In United States v. Sanchez-Gomez, 584 U.S. ---, No. 17-312 (2018), the Court vacated the Ninth Circuit's en banc decision striking down as unconstitutional the Southern District's policy on pre-trial shackling of defendants.  The Supreme Court did not rule on the merits.  Instead, it found the case was moot because "before the [Ninth Circuit] court could issue a decision, [the defendant's] underlying criminal cases came to an end."

So, is there any way to challenge the shackling policy?  According to the opinion: "None of this is to say that those who wish to challenge the use of full physical restraints in the Southern District lack any avenue for relief. In the course of this litigation the parties have touched upon several possible options. See, e.g., Tr. of Oral Arg. 12 (indicating circumstances under which detainees could bring a civil suit). Because we hold this case moot, we take no position on the question."

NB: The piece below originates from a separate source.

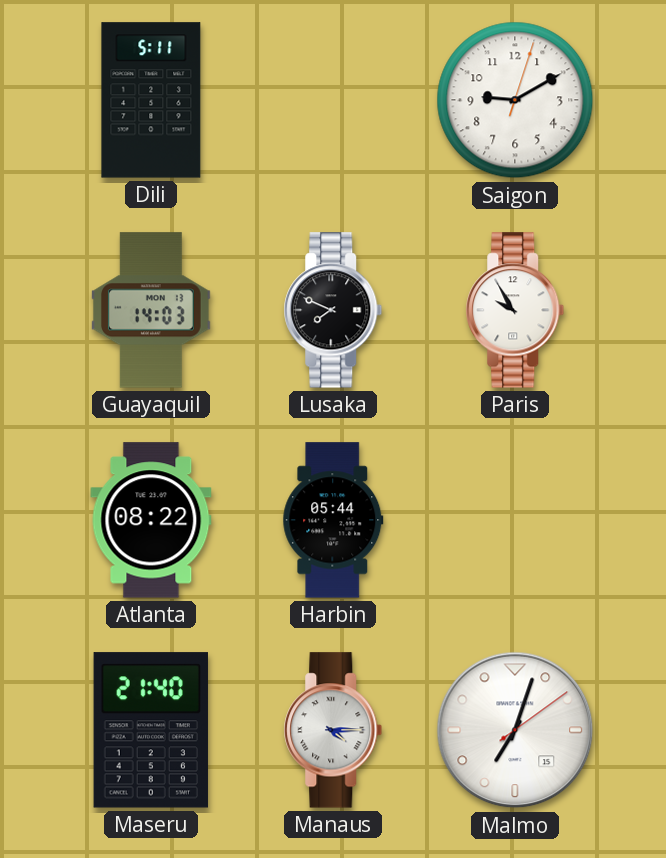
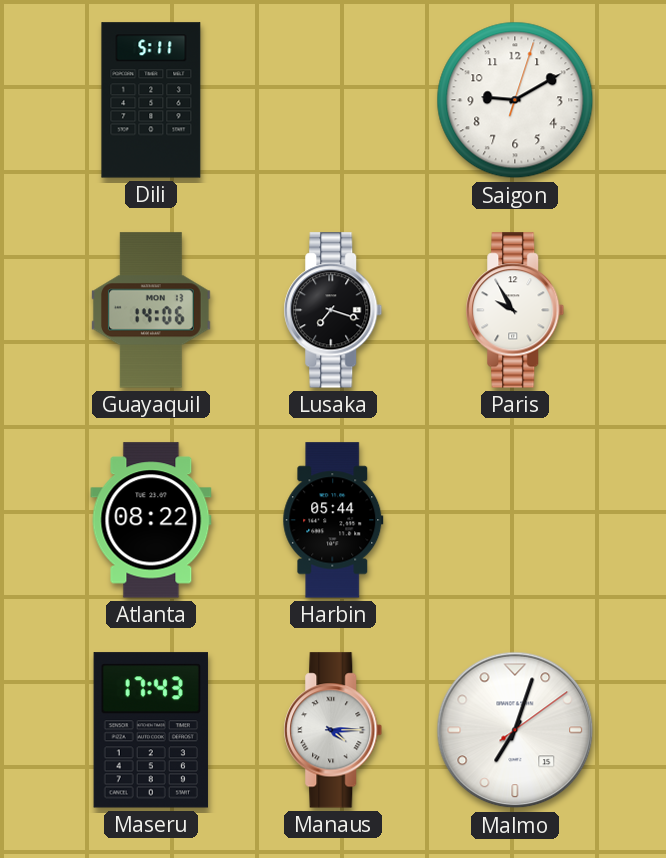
Guayaquil: 14:03 -> 14:06
Lusaka: 7:49 -> 7:18
Maseru: 21:40 -> 17:43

Next, in McCoy v. Louisiana, 584 U.S. ---, No. 16-8255 (2018), the Court held that, in a capital case, "a defendant has the right to insist that counsel refrain from admitting guilt, even when counsel’s experienced-based view is that confessing guilt offers the defendant the best chance to avoid the death penalty. Guaranteeing a defendant the right 'to have the Assistance of Counsel for his defence,' the Sixth Amendment so demands. With individual liberty—and, in capital cases, life—at stake, it is the defendant’s prerogative, not counsel’s, to decide on the objective of his defense: to admit guilt in the hope of gaining mercy at the sentencing stage, or to maintain his innocence, leaving it to the State to prove his guilt beyond a reasonable doubt."

The Court further held that a violation of this right is structural error requiring reversal. 

In Dahda v. United States, 584 U.S. ---, No. 17-43 (2018), the Court considered whether a wiretap order that authorized interception beyond the District Court’s territorial jurisdiction rendered the order “insufficient on its face,” such that suppression was required under 18 U.S.C. §2518(10)(a)(ii).  The Court noted that none of the communications unlawfully intercepted outside the judge’s territorial jurisdiction were introduced at trial.  Moreover, the remainder of the order was itself legally sufficient.  Thus, the Court held the wiretap order was not  “insufficient” on its “face.” 

Finally, in Murphy v. National Collegiate Athletic Assn, 584 U.S. ---, No. 16-476 (2018), the Court found unconstitutional under the anticommandeering doctrine the Professional and Amateur Sports Protection Act, which generally makes it unlawful for a State to “authorize” sports gambling schemes. 28 U. S. C. §3702(1).  

"The PASPA provision at issue here—prohibiting state authorization of sports gambling—violates the anticommandeering rule. That provision unequivocally dictates what a state legislature may and may not do."